In the data below, find each line containing the string "John" and return it.

________

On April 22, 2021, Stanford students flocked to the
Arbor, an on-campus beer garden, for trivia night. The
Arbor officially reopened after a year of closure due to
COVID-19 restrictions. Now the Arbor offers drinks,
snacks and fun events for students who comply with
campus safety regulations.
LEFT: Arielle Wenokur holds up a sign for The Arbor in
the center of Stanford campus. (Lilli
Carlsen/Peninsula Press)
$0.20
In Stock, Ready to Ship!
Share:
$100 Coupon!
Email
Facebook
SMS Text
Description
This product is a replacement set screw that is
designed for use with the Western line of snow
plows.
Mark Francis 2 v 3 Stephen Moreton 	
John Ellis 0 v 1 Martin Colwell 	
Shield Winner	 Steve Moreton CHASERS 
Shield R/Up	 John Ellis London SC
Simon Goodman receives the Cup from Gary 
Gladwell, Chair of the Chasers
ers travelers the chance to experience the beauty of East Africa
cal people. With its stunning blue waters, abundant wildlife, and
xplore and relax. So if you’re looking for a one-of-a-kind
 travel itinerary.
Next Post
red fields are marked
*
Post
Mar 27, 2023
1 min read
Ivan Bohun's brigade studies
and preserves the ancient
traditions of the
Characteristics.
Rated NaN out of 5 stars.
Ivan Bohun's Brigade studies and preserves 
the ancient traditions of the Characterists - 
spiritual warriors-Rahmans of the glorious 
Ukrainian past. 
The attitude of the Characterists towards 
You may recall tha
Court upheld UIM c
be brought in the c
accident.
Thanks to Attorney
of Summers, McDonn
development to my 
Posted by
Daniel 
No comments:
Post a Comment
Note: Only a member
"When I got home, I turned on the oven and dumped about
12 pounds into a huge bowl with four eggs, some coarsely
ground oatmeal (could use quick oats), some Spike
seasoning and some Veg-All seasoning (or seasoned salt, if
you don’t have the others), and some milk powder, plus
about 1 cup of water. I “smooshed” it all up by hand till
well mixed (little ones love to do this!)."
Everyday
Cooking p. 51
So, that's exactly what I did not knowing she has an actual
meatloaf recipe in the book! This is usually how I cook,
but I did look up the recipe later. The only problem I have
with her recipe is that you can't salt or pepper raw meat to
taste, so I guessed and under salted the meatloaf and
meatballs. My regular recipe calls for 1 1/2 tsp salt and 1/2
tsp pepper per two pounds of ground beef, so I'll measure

________

EXERCISE RESPONSE —
John Ellis 0 v 1 Martin Colwell 	
Shield R/Up	 John Ellis London SC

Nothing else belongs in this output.